Het tweede type weersatelliet is een polaire orbiting-satelliet die zijn naam krijgt omdat het de aarde rond zijn as draait in een baan die de satelliet in continu zonlicht houdt om een betere date te krijgen.De satellieten Orbit draagt het elke dag over zowel de noordelijke als de zuidpool.Polar-orbiting-satellieten geven veel meer gedetailleerde waarnemingen over dan geostationaire satellieten omdat ze slechts 530 mijl (850 km) boven de aarde liggen.Ze bewaken echter een veel kleiner gebied gedurende een bepaalde periode dat hun tegenhanger.

De eerste kunstmatige satelliet ter wereld, Sputnik I, werd gelanceerd door de Sovjet-Unie in de herfst van 1957. Sputnik I was het eerste door de mens gemaakte object dat de ruimte binnenkwam en woog iets meer dan 180 pond (83 kg).Op dit moment werkten de Verenigde Staten door lanceringsproblemen en lanceerden ze een satelliet niet met succes in de ruimte totdat Vanguard-2 werd gelanceerd in februari 1959 en zijn opvolger Vanguard-3 slechts zes maanden later.Beide voorhoede weersatellieten waren klein en wogen slechts 22 pond (iets minder dan 10 kg).

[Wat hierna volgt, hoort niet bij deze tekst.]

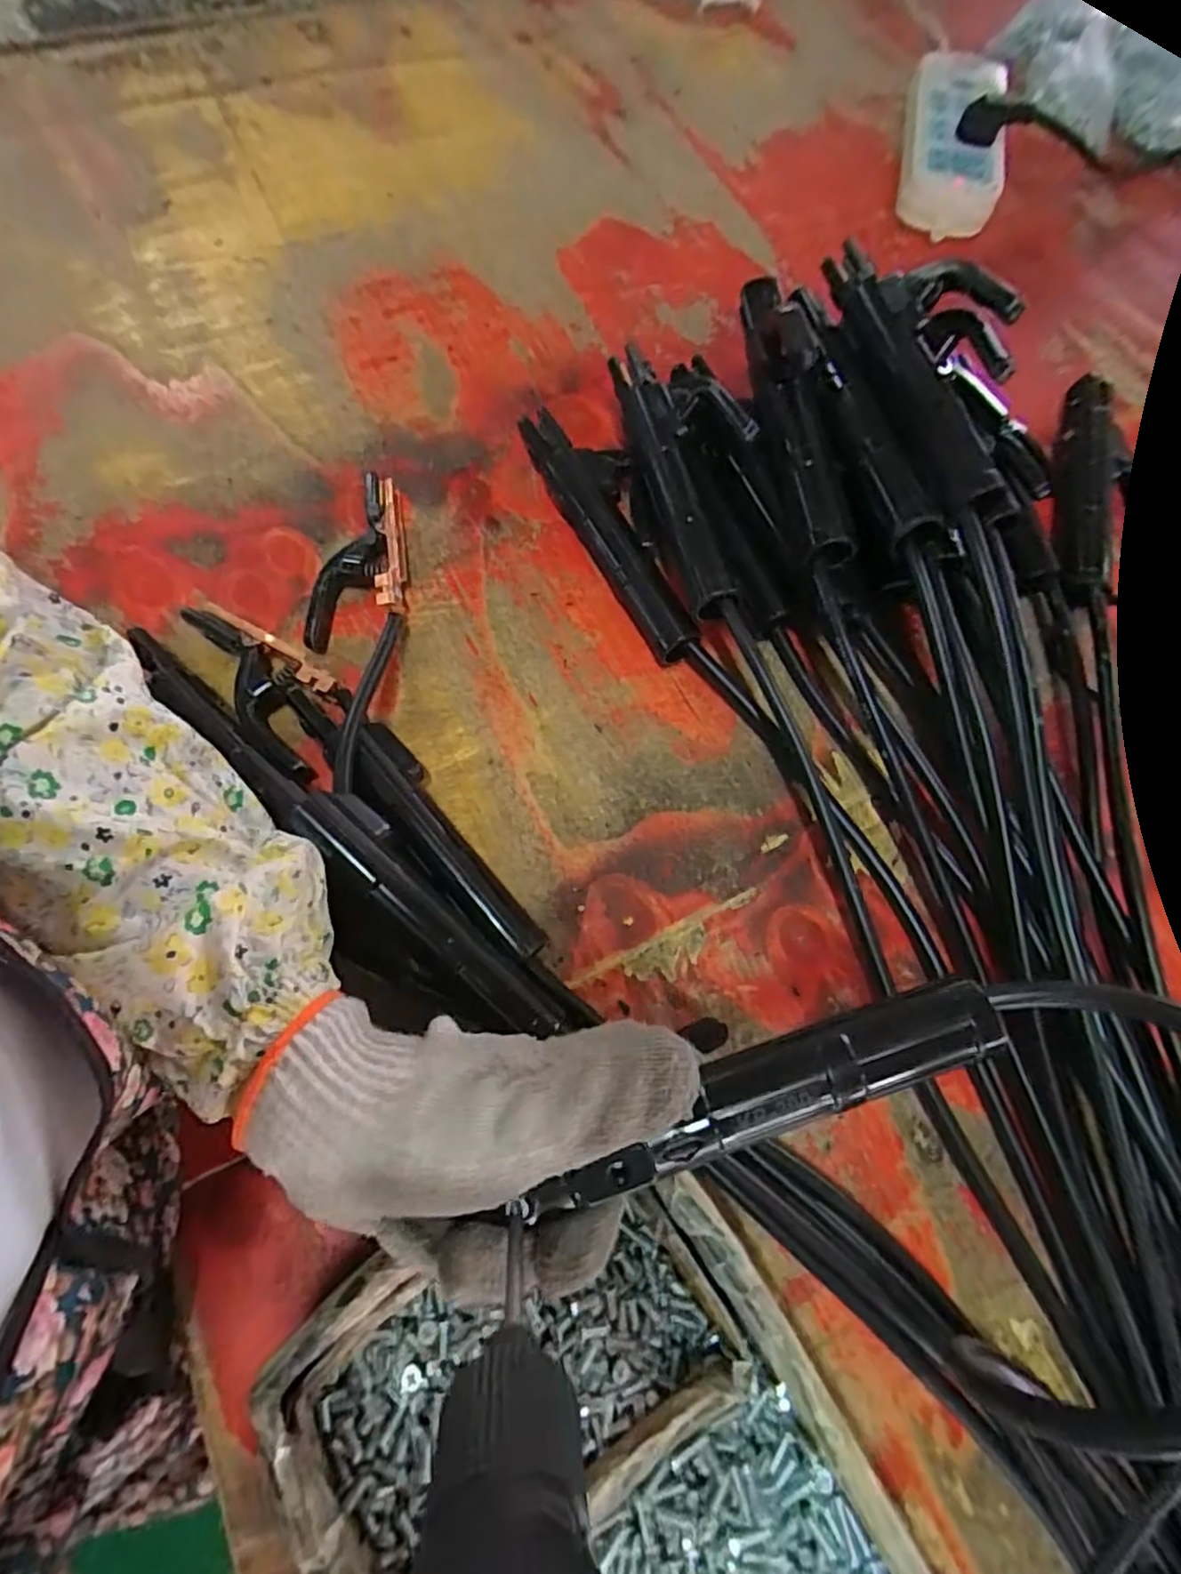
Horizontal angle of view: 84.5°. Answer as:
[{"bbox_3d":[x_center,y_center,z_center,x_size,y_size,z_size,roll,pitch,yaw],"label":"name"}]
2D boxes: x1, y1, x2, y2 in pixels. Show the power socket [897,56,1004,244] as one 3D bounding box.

Gegevens die via een weersatelliet aan de aarde worden doorgegeven, kunnen op twee manieren worden overgedragen.Basisbeelden die zijn opgenomen met zichtbaar licht, onthullen ware gelijkenissen van stormen, wolken, meren, bossen, smog en branden.Sommige weersatellieten registreren en verzenden echter thermische afbeeldingen.Sensoren op de satellietscan en produceren infraroodbeelden die analisten en meteorologen helpen cloudhoogten, wolkentypen en oppervlaktetemperaturen te bepalen.